Trecho para leitura
+ + + + +
Essa ausência de capital no longo prazo restringe os investimentos em projetos novos. Acontece que o mercado privado de capitais é capaz de satisfazer tais necessidades e, atualmente, sua fatia no financiamento já ultrapassa os desembolsos do BNDES. As sucessivas quedas na taxa de juros e a menor oferta de crédito público subsidiado são motores necessários e suficientes para impulsionar tal mudança. Neste primeiro semestre, a captação das companhias via mercado de capitais superou a média do período para os últimos oito anos e as debêntures incentivadas (regidas pela Lei 12.431/2011) bateram o recorde de emissões desde sua criação – as debêntures incentivadas destinam-se ao financiamento de projetos voltados ao investimento no setor de infraestrutura; sua emissão é aprovada pela Secretaria de Fomento, Planejamento e Parcerias do Ministério da Infraestrutura e suas aplicações são isentas do imposto de renda.
+ + + + +
Material fornecido

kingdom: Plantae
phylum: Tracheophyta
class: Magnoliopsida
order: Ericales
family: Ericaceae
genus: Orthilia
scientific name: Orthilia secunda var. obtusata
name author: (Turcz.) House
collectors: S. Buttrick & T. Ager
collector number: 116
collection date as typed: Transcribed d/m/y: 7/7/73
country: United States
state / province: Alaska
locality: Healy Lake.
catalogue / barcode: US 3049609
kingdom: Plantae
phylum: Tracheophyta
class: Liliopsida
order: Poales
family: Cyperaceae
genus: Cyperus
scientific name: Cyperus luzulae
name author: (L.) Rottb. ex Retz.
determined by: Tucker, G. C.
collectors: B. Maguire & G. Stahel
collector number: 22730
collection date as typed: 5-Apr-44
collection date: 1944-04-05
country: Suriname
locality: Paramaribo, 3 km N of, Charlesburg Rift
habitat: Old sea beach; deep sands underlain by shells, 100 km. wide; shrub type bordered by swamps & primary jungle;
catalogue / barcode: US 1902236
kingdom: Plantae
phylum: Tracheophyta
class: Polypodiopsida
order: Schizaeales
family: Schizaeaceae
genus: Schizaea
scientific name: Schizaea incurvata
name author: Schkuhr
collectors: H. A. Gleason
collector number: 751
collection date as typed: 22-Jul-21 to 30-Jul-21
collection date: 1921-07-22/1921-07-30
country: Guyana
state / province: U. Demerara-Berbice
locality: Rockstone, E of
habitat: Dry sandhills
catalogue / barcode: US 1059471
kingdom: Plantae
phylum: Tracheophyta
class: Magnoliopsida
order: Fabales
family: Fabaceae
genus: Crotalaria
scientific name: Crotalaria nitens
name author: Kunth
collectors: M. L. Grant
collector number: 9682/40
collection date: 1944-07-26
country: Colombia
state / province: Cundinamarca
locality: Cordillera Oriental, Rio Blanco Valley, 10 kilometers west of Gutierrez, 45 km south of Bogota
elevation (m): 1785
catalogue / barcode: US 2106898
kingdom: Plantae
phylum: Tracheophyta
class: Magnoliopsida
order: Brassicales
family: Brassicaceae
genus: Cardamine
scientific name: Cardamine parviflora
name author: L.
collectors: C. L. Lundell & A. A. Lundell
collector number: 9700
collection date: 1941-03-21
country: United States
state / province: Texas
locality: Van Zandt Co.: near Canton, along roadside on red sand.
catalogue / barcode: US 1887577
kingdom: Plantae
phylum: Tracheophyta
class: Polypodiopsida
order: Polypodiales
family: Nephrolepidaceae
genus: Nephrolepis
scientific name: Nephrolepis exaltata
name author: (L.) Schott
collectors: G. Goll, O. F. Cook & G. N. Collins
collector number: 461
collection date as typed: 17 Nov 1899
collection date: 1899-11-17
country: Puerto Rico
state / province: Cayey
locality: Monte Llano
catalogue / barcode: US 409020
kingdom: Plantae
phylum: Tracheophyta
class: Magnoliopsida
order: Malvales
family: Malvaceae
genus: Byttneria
+ + + + +
Objetivo do exercício
Traduza para o inglês esta frase do trecho sobre o mercado de capitais: "Acontece que o mercado privado de capitais é capaz de satisfazer tais necessidades e, atualmente, sua fatia no financiamento já ultrapassa os desembolsos do BNDES."

Resultado da tarefa
It so happens that the private capital market is capable of meeting these needs, and its share of financing currently already exceeds BNDES disbursements.